The attractiveness of such speculations arises out of their true nature not being perceived. They are veiled in graceful language; they are not pushed to extremes; they stop where the human mind is disposed also to stop—short of a manifest absurdity. Their inconsistency is not observed by their authors or by mankind in general, who are equally inconsistent themselves. They leave on the mind a pleasing sense of wonder and novelty: in youth they seem to have a natural affinity to one class of persons as poetry has to another; but in later life either we drift back into common sense, or we make them the starting-points of a higher philosophy.

We are often told that we should enquire into all things before we accept them;—with what limitations is this true? For we cannot use our senses without admitting that we have them, or think without presupposing that there is in us a power of thought, or affirm that all knowledge is derived from experience without implying that this first principle of knowledge is prior to experience. The truth seems to be that we begin with the natural use of the mind as of the body, and we seek to describe this as well as we can. We eat before we know the nature of digestion; we think before we know the nature of reflection. As our knowledge increases, our perception of the mind enlarges also. We cannot indeed get beyond facts, but neither can we draw any line which separates facts from ideas. And the mind is not something separate from them but included in them, and they in the mind, both having a distinctness and individuality of their own. To reduce our conception of mind to a succession of feelings and sensations is like the attempt to view a wide prospect by inches through a microscope, or to calculate a period of chronology by minutes. The mind ceases to exist when it loses its continuity, which though far from being its highest determination, is yet necessary to any conception of it. Even an inanimate nature cannot be adequately represented as an endless succession of states or conditions.

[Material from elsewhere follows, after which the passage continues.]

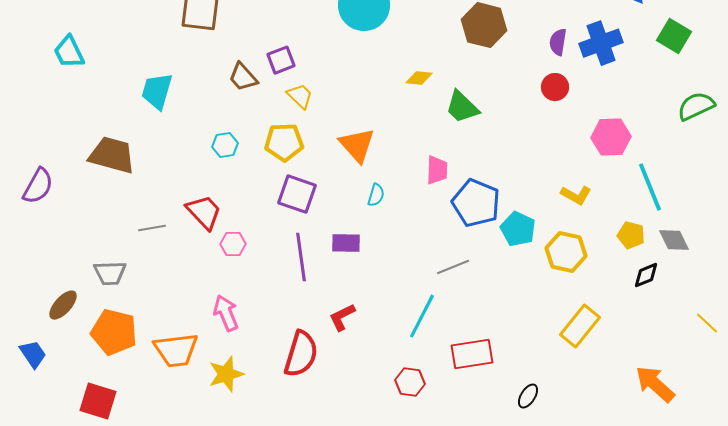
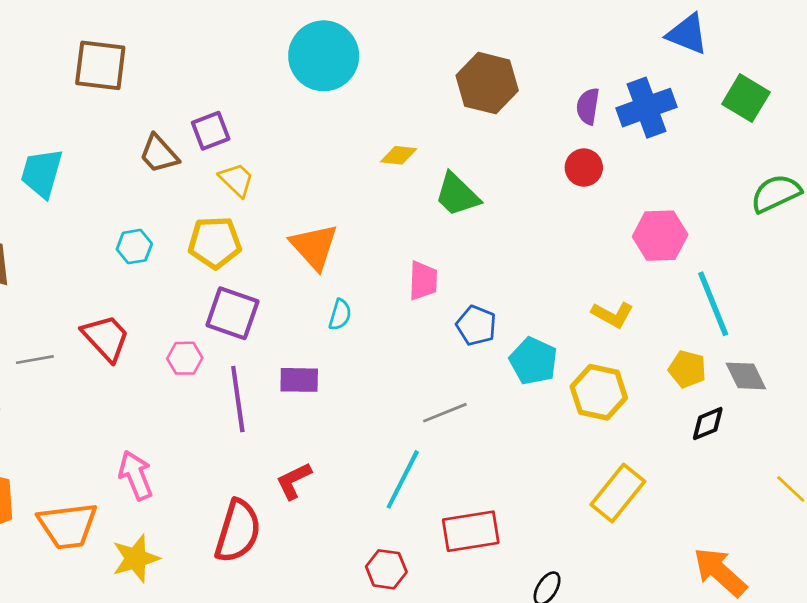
blue pentagon: (476, 203) -> (476, 326), size x0.6
pink hexagon: (233, 244) -> (185, 358), moved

Paragraph II. Another division of the subject has yet to be considered: Why should the doctrine that knowledge is sensation, in ancient times, or of sensationalism or materialism in modern times, be allied to the lower rather than to the higher view of ethical philosophy? At first sight the nature and origin of knowledge appear to be wholly disconnected from ethics and religion, nor can we deny that the ancient Stoics were materialists, or that the materialist doctrines prevalent in modern times have been associated with great virtues, or that both religious and philosophical idealism have not unfrequently parted company with practice. Still upon the whole it must be admitted that the higher standard of duty has gone hand in hand with the higher conception of knowledge. It is Protagoras who is seeking to adapt himself to the opinions of the world; it is Plato who rises above them: the one maintaining that all knowledge is sensation; the other basing the virtues on the idea of good. The reason of this phenomenon has now to be examined.